Program organizers should consider the following four points, which we found to be critical to realizing the benefits of reverse mentoring:
The right match is crucial. First, emphasize diversity, matching across region, department, and location. Also match for diverse personalities (e.g., it is better to have an introvert paired with an extravert than to pair two introverts). Second, consult mentees before making the pairing formal. While most Millennial mentors accepted any pairing (as long as the mentee was committed), executive mentees were more selective, as they were concerned about crossing supervisory lines and any appearance of conflict of interest.

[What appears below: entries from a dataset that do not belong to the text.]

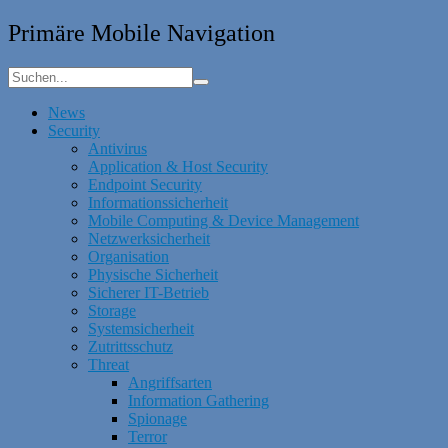
Primäre Mobile Navigation
News
Security
Antivirus
Application & Host Security
Endpoint Security
Informationssicherheit
Mobile Computing & Device Management
Netzwerksicherheit
Organisation
Physische Sicherheit
Sicherer IT-Betrieb
Storage
Systemsicherheit
Zutrittsschutz
Threat
Angriffsarten
Information Gathering
Spionage
Terror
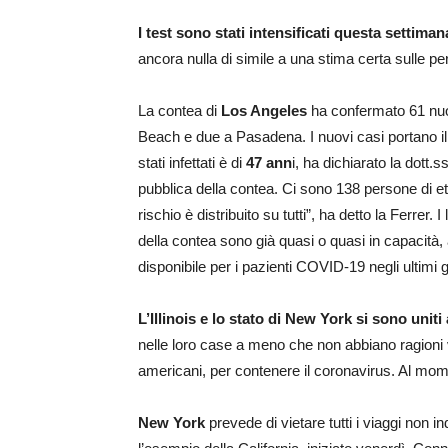
I test sono stati intensificati questa settiman
ancora nulla di simile a una stima certa sulle pe
La contea di
Los Angeles
ha confermato 61 nuo
Beach e due a Pasadena. I nuovi casi portano il 
stati infettati è di
47 ann
i, ha dichiarato la dott.
pubblica della contea. Ci sono 138 persone di et
rischio è distribuito su tutti”, ha detto la Ferrer.
della contea sono già quasi o quasi in capacità
disponibile per i pazienti COVID-19 negli ultimi g
L’Illinois e lo stato di New York si sono uniti
nelle loro case a meno che non abbiano ragioni vit
americani, per contenere il coronavirus. Al mome
New York
prevede di vietare tutti i viaggi non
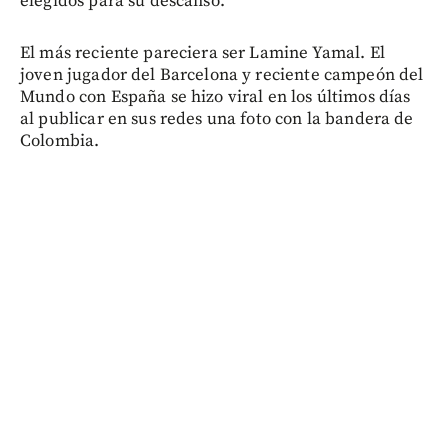
elegidos para su descanso.
El más reciente pareciera ser Lamine Yamal. El
joven jugador del Barcelona y reciente campeón del
Mundo con España se hizo viral en los últimos días
al publicar en sus redes una foto con la bandera de
Colombia.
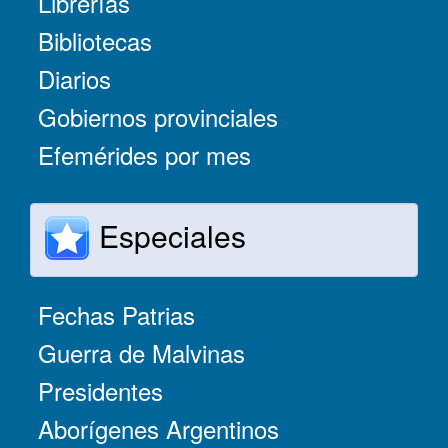
Librerías
Bibliotecas
Diarios
Gobiernos provinciales
Efemérides por mes
Especiales
Fechas Patrias
Guerra de Malvinas
Presidentes
Aborígenes Argentinos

Address mentees’ fear and distrust. Many executives are fearful of revealing their lack of knowledge to junior employees. But if the fears are addressed explicitly, open sharing can be incredibly rewarding. At BNY-Mellon|Pershing, these concerns were part of the early discussions within the mentor-mentee community. As Crowley stated, “You know you are exposing yourself, you are exposing your vulnerabilities and… I think that that helps actually strengthen the bond between the two of you and it’s not a bad thing.” Many mentees are also fearful of junior employees sharing sensitive information with co-workers. However, in all the companies we studied, breach of confidentiality was never a problem that we could discern.

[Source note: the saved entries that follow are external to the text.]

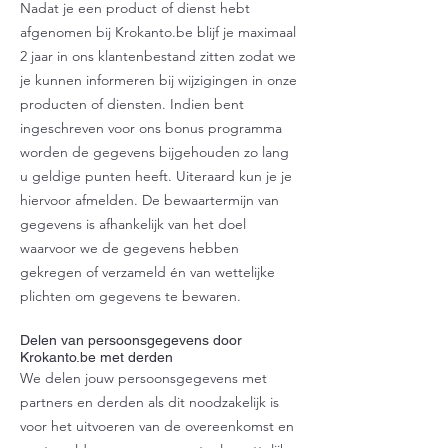
Nadat je een product of dienst hebt
afgenomen bij Krokanto.be blijf je maximaal
2 jaar in ons klantenbestand zitten zodat we
je kunnen informeren bij wijzigingen in onze
producten of diensten. Indien bent
ingeschreven voor ons bonus programma
worden de gegevens bijgehouden zo lang
u geldige punten heeft. Uiteraard kun je je
hiervoor afmelden. De bewaartermijn van
gegevens is afhankelijk van het doel
waarvoor we de gegevens hebben
gekregen of verzameld én van wettelijke
plichten om gegevens te bewaren.
Delen van persoonsgegevens door
Krokanto.be met derden
We delen jouw persoonsgegevens met
partners en derden als dit noodzakelijk is
voor het uitvoeren van de overeenkomst en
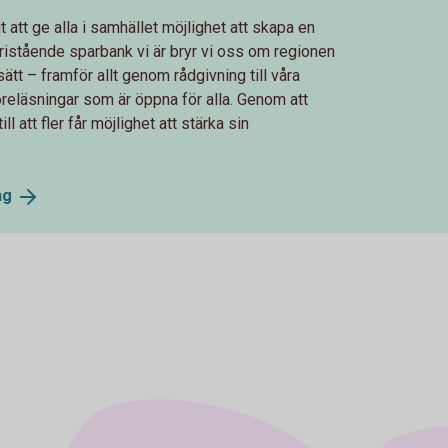
 att ge alla i samhället möjlighet att skapa en
ristående sparbank vi är bryr vi oss om regionen
sätt – framför allt genom rådgivning till våra
eläsningar som är öppna för alla. Genom att
l att fler får möjlighet att stärka sin
ng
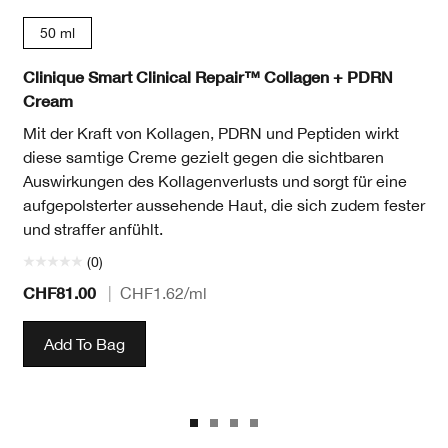
50 ml
Clinique Smart Clinical Repair™ Collagen + PDRN
Cream
Mit der Kraft von Kollagen, PDRN und Peptiden wirkt
diese samtige Creme gezielt gegen die sichtbaren
Auswirkungen des Kollagenverlusts und sorgt für eine
aufgepolsterter aussehende Haut, die sich zudem fester
und straffer anfühlt.
(0)
CHF81.00
|
CHF1.62
/ml
Add To Bag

Ensure strong commitment from the mentees. The number one reason that reverse-mentoring programs fail is that the executives don’t prioritize the relationship; after a couple of cancelled sessions, the momentum quickly dwindles. But it’s the Millennial mentors who should drive the program through sharing best practices, helping to select new cohorts, and training mentors. Research shows that without training, only one-third of mentor-mentee relationships succeed, which increases to two-thirds with training. In the companies we studied, training included preparing new mentors for how to structure successful sessions with their mentees and to share challenges faced in the relationships.

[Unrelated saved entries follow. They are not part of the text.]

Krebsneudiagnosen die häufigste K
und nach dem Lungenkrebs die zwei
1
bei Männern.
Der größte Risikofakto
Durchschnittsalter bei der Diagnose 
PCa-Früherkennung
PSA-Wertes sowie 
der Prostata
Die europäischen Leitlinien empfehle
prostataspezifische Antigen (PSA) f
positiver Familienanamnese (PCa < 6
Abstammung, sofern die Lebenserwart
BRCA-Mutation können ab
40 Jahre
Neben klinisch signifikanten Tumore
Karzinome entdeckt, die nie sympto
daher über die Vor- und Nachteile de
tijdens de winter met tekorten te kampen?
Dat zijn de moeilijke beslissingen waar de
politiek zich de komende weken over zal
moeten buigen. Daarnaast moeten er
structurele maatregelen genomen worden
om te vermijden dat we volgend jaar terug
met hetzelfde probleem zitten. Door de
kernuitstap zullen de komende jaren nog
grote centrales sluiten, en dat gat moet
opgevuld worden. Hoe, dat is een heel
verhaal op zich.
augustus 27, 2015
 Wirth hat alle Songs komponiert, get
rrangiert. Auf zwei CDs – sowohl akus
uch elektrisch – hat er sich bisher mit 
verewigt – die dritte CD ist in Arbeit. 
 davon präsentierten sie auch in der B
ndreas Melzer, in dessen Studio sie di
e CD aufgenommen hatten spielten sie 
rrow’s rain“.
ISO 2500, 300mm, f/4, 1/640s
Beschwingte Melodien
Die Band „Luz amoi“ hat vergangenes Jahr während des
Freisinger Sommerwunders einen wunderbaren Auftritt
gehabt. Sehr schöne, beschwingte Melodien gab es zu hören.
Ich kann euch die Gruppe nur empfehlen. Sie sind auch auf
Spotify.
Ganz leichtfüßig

Don’t mix a shadow board and reverse-mentoring program. In June, we wrote about another method for integrating Millennials into the organization – shadow boards. Some companies we studied tried to introduce both programs within a single cohort. This led to one or the other winning out; they were never simultaneously successful. Companies wanting to run a shadow board and reverse-mentoring program at the same time can perhaps follow Estée Lauder’s example by using different participants for each program.